As the economy experiences a downturn, so does the property market. In fact, the Singaporean property market was inundated and the government interference cooled it down. The measures proved effective, as property prices have been declining for ten consecutive quarters until now. In the meantime, Hong Kong property prices are at a record high despite stringent policies. The economic performance of the two cities have been running in opposite directions, and the cause is worth examining.

In fact, there is another reason why Singaporean property prices have successfully gone back down, and it is not worth envying at all. From what I understand, ever since China successfully completed the construction of oil pipeline in Kyaukpyu port, Myanmar, oil transportation to China via Singapore has been gradually decreasing. Meanwhile, China and Malaysia are co-developing the neighboring Melaka Gateway, whose completion, according to experts, would very likely challenge Singapore’s position as the largest regional port.

Singapore has been controlling the Malacca straits in the past and could cut off Chinese energy and cargo supply at any time. However, recent obvious changes in Singaporean political attitude prompted China to take precautions to further disperse risk. It was said that canals will be built in Kra Isthmus, Thailand. Besides lowering transportation costs and shortening the distance, it would completely eliminate the Malacca risks. Therefore, as the geological importance of Singapore decreases, the investment value of Singaporean properties will fall accordingly. Earlier some time, an operating Singaporean mall came to Hong Kong for divestment. From an investor’s point of view, since the future of Singapore seems gloomy, why shouldn’t they cash out? And if divestment turns out to be popular, more are expected to come. On the contrary, as the Guangdong-Hong Kong-Macao Big Bay Area is being built, Hong Kong can strive to become a city for international exchange, connecting the Belt and Road Initiative. Once the Hong Kong-Zhuhai-Macau Bridge is completed, with a bit of effort, Hong Kong would no doubt experience an economy growth. Furthermore, with new faces of business executives continuing to join the Big Bay Area, the demand for Hong Kong properties is bound to rise.

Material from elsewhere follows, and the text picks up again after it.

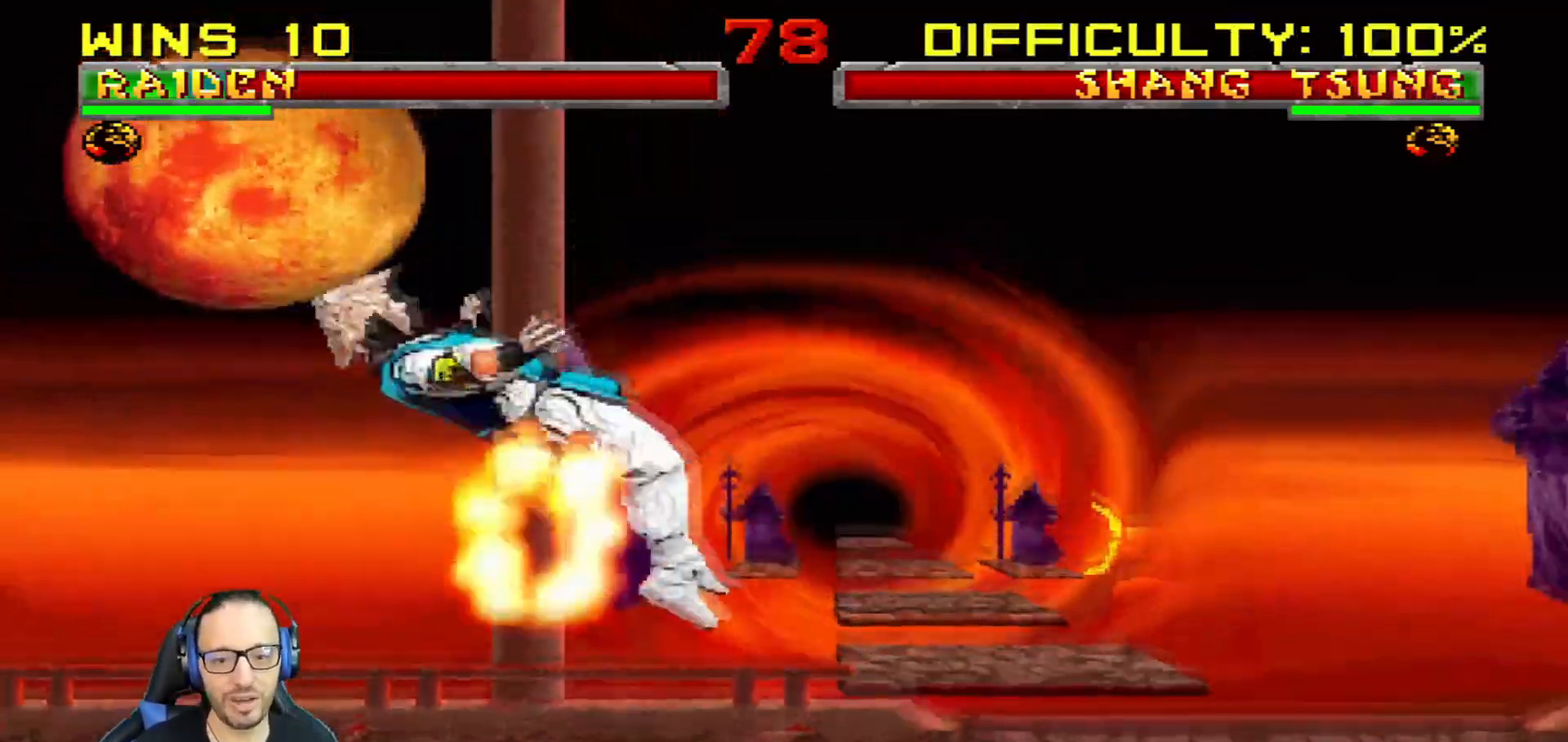
{"buttons": ["R1", "DPAD_DOWN"], "left_stick": "center", "right_stick": "center", "events": [[184, "DPAD_UP", "up"], [234, "DPAD_RIGHT", "up"], [234, "L1", "up"], [251, "R1", "down"], [267, "DPAD_LEFT", "down"], [284, "DPAD_DOWN", "down"], [284, "L1", "down"], [501, "DPAD_LEFT", "up"], [501, "L1", "up"]]}
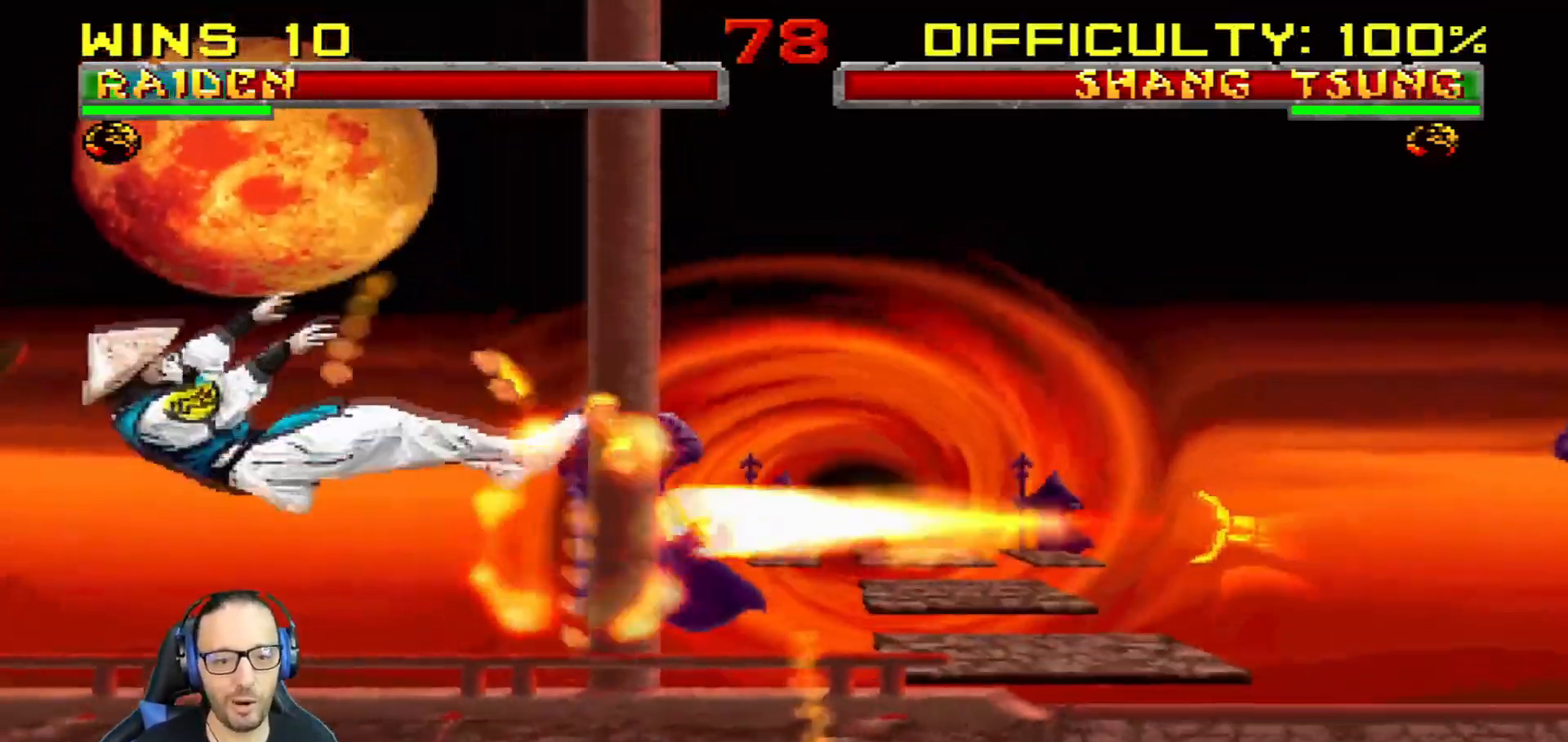
{"buttons": ["L1"], "left_stick": "center", "right_stick": "center", "events": [[17, "DPAD_DOWN", "up"], [33, "R1", "up"], [50, "DPAD_DOWN", "down"], [50, "L1", "down"], [67, "DPAD_LEFT", "down"], [100, "R1", "down"], [450, "R1", "up"], [467, "DPAD_LEFT", "up"], [500, "DPAD_DOWN", "up"]]}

Therefore, the Chief Executive’s Property Policy should not only continue to fill in the cumulative gap between demand and supply but also care for the younger generation, such as providing public rental housing, Green Form Subsidized Home Ownership Pilot Scheme and affordable housing for first-time homebuyers in the “sandwich class”, to give priority to the occupancy needs of people from different social class. Public demand towards the government should be more practical. After all, if there isn’t even enough place for people to live, how could a perfect living environment be possible?